Rewrite the records below, starting with the line that contains "Document page, 1500x1125 pixels." and going on through the line that contains "title About Partitioning [62, 12, 1463, 113]", changing "type" to "label" and leaving everything else unchanged.

[Start Entries shown]

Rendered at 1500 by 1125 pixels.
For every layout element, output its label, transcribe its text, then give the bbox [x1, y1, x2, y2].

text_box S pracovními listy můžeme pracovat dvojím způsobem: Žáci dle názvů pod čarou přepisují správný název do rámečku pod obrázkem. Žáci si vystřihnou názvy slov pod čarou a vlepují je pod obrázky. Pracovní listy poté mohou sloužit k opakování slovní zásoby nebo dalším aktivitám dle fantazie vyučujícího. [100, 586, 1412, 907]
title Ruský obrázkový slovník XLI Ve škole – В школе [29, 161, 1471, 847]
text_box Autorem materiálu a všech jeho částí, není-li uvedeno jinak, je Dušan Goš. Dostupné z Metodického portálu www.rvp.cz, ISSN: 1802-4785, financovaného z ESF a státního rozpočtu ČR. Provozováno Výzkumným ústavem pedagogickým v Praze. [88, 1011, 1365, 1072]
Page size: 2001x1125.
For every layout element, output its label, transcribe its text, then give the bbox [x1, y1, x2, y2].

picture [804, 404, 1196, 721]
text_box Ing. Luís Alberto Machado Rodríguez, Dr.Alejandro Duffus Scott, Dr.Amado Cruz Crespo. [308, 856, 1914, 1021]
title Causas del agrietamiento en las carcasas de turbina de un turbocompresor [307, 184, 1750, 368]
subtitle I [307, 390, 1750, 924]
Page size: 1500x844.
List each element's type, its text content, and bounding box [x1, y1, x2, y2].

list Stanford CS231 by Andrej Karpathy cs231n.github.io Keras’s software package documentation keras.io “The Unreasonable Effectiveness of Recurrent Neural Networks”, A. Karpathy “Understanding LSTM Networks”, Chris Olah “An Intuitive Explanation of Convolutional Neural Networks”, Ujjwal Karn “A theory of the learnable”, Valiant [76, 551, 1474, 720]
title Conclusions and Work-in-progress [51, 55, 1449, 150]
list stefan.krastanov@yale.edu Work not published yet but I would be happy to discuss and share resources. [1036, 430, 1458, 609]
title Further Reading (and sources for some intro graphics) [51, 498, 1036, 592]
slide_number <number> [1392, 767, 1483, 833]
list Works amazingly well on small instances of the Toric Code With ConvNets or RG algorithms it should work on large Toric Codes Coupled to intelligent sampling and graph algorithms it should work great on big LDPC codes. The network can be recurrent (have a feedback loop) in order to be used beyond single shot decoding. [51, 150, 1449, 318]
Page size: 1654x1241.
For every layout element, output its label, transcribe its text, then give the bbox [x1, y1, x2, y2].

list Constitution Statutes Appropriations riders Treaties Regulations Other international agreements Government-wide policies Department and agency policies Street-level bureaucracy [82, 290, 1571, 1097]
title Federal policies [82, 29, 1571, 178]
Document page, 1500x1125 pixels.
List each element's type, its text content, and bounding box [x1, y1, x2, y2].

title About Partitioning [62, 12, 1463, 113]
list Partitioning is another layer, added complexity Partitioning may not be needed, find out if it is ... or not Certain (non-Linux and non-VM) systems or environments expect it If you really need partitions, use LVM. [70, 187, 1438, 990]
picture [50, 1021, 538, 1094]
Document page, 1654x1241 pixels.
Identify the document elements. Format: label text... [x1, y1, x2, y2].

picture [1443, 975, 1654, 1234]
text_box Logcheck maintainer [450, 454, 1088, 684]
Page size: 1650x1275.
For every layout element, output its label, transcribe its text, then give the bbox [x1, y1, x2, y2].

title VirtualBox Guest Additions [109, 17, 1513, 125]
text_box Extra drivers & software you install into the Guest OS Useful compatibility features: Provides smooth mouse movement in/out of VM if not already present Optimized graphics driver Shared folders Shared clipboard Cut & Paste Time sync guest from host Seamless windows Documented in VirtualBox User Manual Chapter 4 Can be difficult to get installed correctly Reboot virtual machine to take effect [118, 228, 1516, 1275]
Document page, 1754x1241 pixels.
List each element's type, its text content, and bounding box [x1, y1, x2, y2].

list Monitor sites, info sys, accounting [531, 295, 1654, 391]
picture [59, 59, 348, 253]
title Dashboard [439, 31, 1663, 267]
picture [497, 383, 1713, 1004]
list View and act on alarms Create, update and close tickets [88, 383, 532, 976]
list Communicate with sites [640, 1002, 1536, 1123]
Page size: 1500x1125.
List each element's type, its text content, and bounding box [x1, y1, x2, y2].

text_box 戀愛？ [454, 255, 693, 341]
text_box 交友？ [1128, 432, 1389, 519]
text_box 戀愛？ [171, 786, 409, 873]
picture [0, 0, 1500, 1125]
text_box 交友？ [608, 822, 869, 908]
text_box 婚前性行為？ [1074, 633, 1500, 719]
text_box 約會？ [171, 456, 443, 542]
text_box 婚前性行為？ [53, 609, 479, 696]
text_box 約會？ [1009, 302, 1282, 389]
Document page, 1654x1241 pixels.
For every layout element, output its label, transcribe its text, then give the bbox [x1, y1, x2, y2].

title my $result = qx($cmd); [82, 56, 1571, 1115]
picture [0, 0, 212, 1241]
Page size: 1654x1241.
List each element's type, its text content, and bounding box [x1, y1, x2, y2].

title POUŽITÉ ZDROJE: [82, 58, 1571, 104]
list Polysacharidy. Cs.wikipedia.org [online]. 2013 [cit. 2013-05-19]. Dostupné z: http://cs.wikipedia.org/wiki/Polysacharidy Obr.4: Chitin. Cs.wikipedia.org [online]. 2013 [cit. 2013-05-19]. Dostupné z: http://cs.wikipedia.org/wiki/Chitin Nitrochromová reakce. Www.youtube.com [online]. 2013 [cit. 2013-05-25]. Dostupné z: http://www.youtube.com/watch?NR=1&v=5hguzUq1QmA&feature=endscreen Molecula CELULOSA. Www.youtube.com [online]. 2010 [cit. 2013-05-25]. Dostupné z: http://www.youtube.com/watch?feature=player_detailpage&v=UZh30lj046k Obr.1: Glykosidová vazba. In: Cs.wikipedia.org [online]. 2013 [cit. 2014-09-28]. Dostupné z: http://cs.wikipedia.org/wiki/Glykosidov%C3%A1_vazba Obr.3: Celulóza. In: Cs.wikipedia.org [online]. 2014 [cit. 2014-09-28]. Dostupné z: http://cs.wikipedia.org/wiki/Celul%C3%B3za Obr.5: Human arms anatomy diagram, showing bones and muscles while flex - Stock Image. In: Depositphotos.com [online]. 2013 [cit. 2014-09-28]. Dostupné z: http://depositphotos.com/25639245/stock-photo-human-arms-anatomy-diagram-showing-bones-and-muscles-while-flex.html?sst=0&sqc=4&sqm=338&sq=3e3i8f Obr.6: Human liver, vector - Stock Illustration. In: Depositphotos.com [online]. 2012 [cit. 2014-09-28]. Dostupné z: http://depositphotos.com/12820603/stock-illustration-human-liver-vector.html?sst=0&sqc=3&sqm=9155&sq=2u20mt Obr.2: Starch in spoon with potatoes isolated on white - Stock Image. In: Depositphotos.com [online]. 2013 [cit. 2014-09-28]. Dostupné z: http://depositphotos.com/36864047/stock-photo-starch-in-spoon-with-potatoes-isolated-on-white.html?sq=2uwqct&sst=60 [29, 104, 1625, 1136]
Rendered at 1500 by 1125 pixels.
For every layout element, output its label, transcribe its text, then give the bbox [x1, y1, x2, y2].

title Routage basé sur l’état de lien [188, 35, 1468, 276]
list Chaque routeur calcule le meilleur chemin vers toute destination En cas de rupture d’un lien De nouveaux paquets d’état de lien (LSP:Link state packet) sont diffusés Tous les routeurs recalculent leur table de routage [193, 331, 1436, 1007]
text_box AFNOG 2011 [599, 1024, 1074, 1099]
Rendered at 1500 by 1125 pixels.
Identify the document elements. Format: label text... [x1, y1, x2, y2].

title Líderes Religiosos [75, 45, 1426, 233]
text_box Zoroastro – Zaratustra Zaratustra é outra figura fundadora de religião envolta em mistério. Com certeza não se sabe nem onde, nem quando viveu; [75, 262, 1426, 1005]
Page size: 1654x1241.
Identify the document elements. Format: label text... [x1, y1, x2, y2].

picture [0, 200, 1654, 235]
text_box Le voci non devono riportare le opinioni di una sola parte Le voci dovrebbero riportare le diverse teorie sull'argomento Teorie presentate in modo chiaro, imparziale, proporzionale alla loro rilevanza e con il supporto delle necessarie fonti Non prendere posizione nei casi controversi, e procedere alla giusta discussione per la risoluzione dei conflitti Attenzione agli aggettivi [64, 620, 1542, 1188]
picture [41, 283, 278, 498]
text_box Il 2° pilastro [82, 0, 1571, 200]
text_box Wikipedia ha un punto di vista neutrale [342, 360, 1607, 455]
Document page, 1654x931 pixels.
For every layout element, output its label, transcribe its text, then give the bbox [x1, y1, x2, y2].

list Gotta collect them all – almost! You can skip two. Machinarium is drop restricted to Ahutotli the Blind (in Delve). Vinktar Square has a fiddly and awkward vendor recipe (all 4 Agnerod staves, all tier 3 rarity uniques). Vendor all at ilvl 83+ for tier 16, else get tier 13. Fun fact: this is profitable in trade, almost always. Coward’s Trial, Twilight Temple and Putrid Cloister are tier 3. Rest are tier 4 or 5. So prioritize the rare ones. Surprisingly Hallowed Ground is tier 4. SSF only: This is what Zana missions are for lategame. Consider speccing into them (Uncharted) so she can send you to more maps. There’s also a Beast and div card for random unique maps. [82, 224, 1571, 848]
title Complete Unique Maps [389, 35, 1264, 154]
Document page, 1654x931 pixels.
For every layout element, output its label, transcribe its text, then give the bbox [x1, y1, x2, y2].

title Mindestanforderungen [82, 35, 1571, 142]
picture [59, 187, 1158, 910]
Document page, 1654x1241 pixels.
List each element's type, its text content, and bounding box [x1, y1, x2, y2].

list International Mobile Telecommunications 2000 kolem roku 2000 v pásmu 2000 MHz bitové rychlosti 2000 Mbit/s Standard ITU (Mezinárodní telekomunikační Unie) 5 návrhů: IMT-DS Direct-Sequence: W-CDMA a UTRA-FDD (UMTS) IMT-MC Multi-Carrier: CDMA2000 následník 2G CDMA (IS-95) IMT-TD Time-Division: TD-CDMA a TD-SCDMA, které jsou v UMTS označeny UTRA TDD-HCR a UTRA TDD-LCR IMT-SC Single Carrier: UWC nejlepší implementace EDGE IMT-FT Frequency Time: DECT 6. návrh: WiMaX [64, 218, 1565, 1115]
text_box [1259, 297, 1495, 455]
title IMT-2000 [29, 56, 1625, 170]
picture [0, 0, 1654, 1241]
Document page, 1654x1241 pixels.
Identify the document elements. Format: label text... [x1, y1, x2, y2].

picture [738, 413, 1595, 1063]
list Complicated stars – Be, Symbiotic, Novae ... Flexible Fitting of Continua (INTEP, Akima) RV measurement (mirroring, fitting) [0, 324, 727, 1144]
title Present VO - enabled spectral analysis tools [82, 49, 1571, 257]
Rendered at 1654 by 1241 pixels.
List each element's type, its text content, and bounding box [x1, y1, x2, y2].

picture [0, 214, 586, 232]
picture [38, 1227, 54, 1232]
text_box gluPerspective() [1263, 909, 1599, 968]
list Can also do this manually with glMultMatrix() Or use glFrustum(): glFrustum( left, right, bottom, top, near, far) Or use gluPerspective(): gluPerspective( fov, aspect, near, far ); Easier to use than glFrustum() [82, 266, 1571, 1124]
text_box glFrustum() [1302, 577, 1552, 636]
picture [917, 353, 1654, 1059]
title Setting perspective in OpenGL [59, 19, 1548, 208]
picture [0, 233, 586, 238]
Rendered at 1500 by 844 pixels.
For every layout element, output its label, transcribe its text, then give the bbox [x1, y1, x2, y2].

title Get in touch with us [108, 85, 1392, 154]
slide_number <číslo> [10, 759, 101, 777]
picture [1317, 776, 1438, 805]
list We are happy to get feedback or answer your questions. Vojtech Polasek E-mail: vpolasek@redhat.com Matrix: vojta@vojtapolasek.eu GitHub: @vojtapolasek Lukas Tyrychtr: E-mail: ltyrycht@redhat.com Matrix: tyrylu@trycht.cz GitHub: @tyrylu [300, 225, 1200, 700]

[End Entries shown]

__Task result__:
Document page, 1500x1125 pixels.
List each element's label, its text content, and bounding box [x1, y1, x2, y2].

title About Partitioning [62, 12, 1463, 113]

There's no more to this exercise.